Retornar a la tierra natal, tras haber bebido de otras fuentes, es llevar en el alma un río que no olvida su cauce. Los sacerdotes que vuelven a sus orígenes, tras su formación en España, son puentes vivos –no muros- entre lo aprendido y lo vivido, entre la razón de lo estudiado y el misterio de lo entrevisto. Lleva en sus manos el pan del Evangelio, no solo para alimentar el espíritu, sino para liberar al ser humano de cadenas visibles e invisibles.
En su voz resuena el eco del aire fresco que sopla desde Roma, la brisa renovadora del papa Francisco, -a quien “adoran”- que invita a una Iglesia cercana, de puertas abiertas, con el aroma del pueblo y la misericordia por bandera. Así, su regreso no es un simple retorno, sino una siembra: la semilla que cayó en tierra propia, pero que se extiende con un horizonte más vasto. No volverán iguales, pues el viaje los ha ensanchado en lo que ya traían original y único: sus pasos ahora son más hondos, su palabra más templada, su escucha más atenta.
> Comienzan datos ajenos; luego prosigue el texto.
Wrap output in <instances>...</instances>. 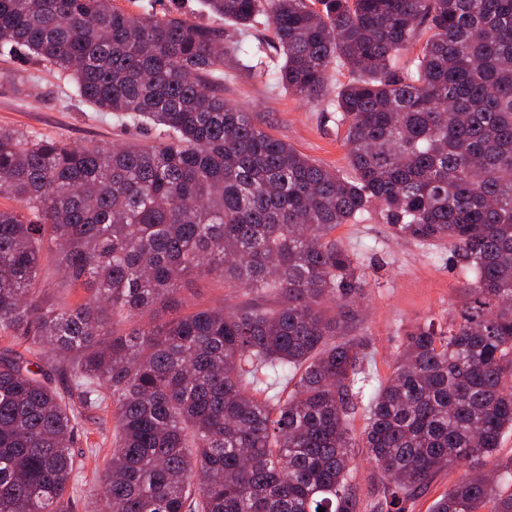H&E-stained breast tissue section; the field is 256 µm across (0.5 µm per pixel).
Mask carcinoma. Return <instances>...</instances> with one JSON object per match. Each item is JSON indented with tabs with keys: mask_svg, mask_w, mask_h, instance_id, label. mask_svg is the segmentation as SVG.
Wrapping results in <instances>:
<instances>
[{
	"mask_svg": "<svg viewBox=\"0 0 512 512\" xmlns=\"http://www.w3.org/2000/svg\"><path fill=\"white\" fill-rule=\"evenodd\" d=\"M205 2L271 31L275 85L340 113L348 171L224 102L221 29L114 0H0V53L26 50L158 138L0 128V194L20 204L0 208V512H74L88 410L112 412L88 488L111 512H361L357 447L396 512L459 464L432 512H512V0ZM372 211L396 237L448 243L472 279L447 327L407 334L358 444L366 273L333 232ZM50 260L88 301H52ZM201 270L273 304L151 321Z\"/></svg>",
	"mask_w": 512,
	"mask_h": 512,
	"instance_id": "carcinoma-1",
	"label": "carcinoma"
}]
</instances>
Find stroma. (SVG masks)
Instances as JSON below:
<instances>
[{"mask_svg": "<svg viewBox=\"0 0 512 512\" xmlns=\"http://www.w3.org/2000/svg\"><path fill=\"white\" fill-rule=\"evenodd\" d=\"M272 34L259 30L247 37L239 62L225 63L223 95L227 103L252 112L265 131L326 166H346L344 130L336 115L274 87L266 66L252 57L259 42ZM26 83H19V76ZM0 127L74 145L88 142L151 145L153 127L124 126L112 116L79 100L71 84L35 59L0 57ZM335 237L365 269L362 303L364 330L372 338L366 366L369 387H377L393 372L407 334L427 321L444 325L456 316L471 280L446 244L424 246L393 236L377 215L337 227ZM239 299L222 281L201 274L188 279L177 302L158 308L155 320L165 321L185 307L235 305ZM112 421L99 413L83 418L74 453L83 466V480L103 473L112 450Z\"/></svg>", "mask_w": 512, "mask_h": 512, "instance_id": "stroma-1", "label": "stroma"}]
</instances>
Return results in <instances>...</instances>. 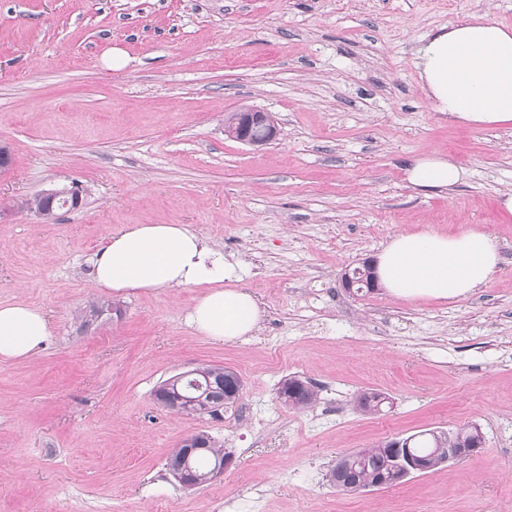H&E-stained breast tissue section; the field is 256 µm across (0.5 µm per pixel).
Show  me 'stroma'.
Instances as JSON below:
<instances>
[{
	"mask_svg": "<svg viewBox=\"0 0 512 512\" xmlns=\"http://www.w3.org/2000/svg\"><path fill=\"white\" fill-rule=\"evenodd\" d=\"M483 15L512 27V0H0V303L54 329L0 363V512H512V128L435 112L415 66L432 30ZM242 106L271 112L278 140L228 139ZM432 150L467 172L451 195L405 179ZM75 183L83 207L53 223L17 207ZM124 224H183L221 249L262 302L259 330L196 335L193 288L99 293L89 259ZM468 226L501 262L466 299L342 285L394 234ZM202 364L243 383L223 421L154 397ZM291 377L316 385L314 406L280 402ZM366 391L389 406L361 413ZM471 423L482 448L401 484L326 479L345 454ZM199 431L232 462L186 489L166 462Z\"/></svg>",
	"mask_w": 512,
	"mask_h": 512,
	"instance_id": "obj_1",
	"label": "stroma"
}]
</instances>
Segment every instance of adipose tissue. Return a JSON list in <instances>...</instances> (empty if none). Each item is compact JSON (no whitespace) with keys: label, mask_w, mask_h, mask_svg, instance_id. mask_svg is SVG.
Returning <instances> with one entry per match:
<instances>
[{"label":"adipose tissue","mask_w":512,"mask_h":512,"mask_svg":"<svg viewBox=\"0 0 512 512\" xmlns=\"http://www.w3.org/2000/svg\"><path fill=\"white\" fill-rule=\"evenodd\" d=\"M422 88L436 111L471 129L512 127V27L490 18L440 27L416 50ZM466 177L437 151L414 158L406 178L424 193H447ZM501 261L490 233L469 228L393 235L376 259L380 284L405 300H459L486 285ZM93 285L114 294L196 288L187 316L198 335L233 343L260 326L263 310L241 286L235 263L182 224H128L90 258ZM53 335L46 313L24 301L0 303V362L33 357Z\"/></svg>","instance_id":"1"}]
</instances>
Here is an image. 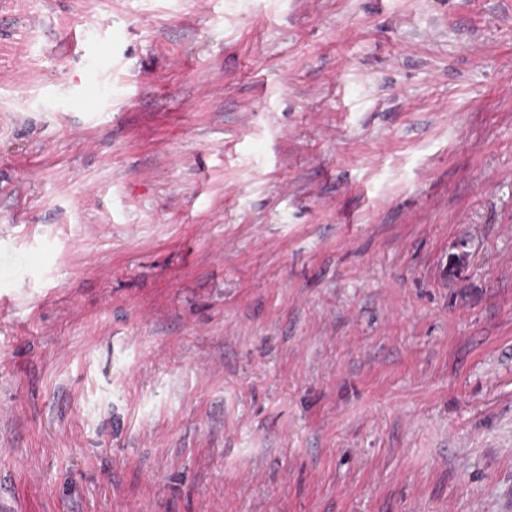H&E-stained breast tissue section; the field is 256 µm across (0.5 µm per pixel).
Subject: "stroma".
I'll list each match as a JSON object with an SVG mask.
<instances>
[{
    "mask_svg": "<svg viewBox=\"0 0 512 512\" xmlns=\"http://www.w3.org/2000/svg\"><path fill=\"white\" fill-rule=\"evenodd\" d=\"M0 512H512V0H0Z\"/></svg>",
    "mask_w": 512,
    "mask_h": 512,
    "instance_id": "35a3bbf8",
    "label": "stroma"
}]
</instances>
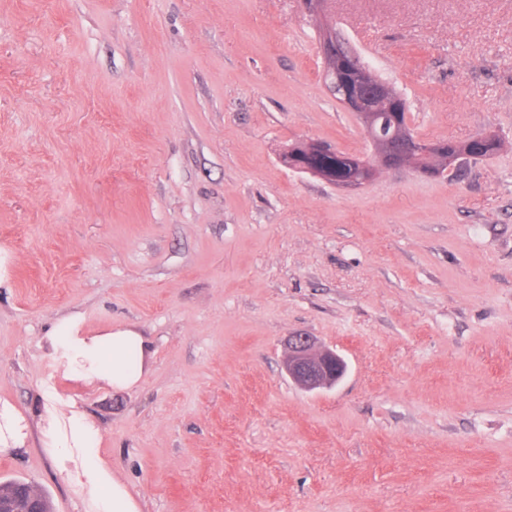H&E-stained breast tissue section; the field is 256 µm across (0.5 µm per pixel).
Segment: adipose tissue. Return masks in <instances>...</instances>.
I'll return each instance as SVG.
<instances>
[{
    "label": "adipose tissue",
    "mask_w": 512,
    "mask_h": 512,
    "mask_svg": "<svg viewBox=\"0 0 512 512\" xmlns=\"http://www.w3.org/2000/svg\"><path fill=\"white\" fill-rule=\"evenodd\" d=\"M80 326L79 316L64 317L55 320L46 334L47 345L65 374L115 390L136 387L150 357L141 332L132 325H119L85 335ZM41 423L45 446L59 462L69 460L75 450L82 455L79 482L92 494L93 512H141L127 486L97 457V432L79 409H71L65 417L56 403H49Z\"/></svg>",
    "instance_id": "1"
}]
</instances>
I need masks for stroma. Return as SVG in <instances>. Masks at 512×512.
<instances>
[{
  "mask_svg": "<svg viewBox=\"0 0 512 512\" xmlns=\"http://www.w3.org/2000/svg\"><path fill=\"white\" fill-rule=\"evenodd\" d=\"M332 23L426 140L497 134L447 180L367 159L327 89ZM136 325L127 391L65 378L56 319ZM299 332L348 363L289 381ZM75 401L141 512H512V0H0V484L89 512L44 446ZM307 144L315 153L325 156L309 155L305 147L306 143L297 142L292 144L288 152L282 156V160L288 165V168L294 169L296 167L295 162L298 161H310L320 168L327 170L330 174L335 175L337 179L350 177L349 171L345 169L346 165L344 162L338 158L326 156L334 153V149L321 142L311 141L307 142ZM0 420V452L21 446L26 437L23 419L13 408L5 405L3 413L0 411Z\"/></svg>",
  "mask_w": 512,
  "mask_h": 512,
  "instance_id": "35a3bbf8",
  "label": "stroma"
}]
</instances>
Verlos orar y compartir juntos ha sido recibir un gran mensaje de alianza con Dios y con la tierra en la cuaresma. Como lo expresa el arcoíris multicolor que también vi estos días. O el color violeta de los prunos que no son del color de la, a veces, triste Cuaresma sino el que me ayuda a mis orillas arrugadas igual que un tierno amanecer de luz. Mientras la plenitud lenta del silencio y el desierto orante se queda en mí enarbolado del color del agradecimiento y la emoción por haber sido testigo del abrazo de Dios con las criaturas.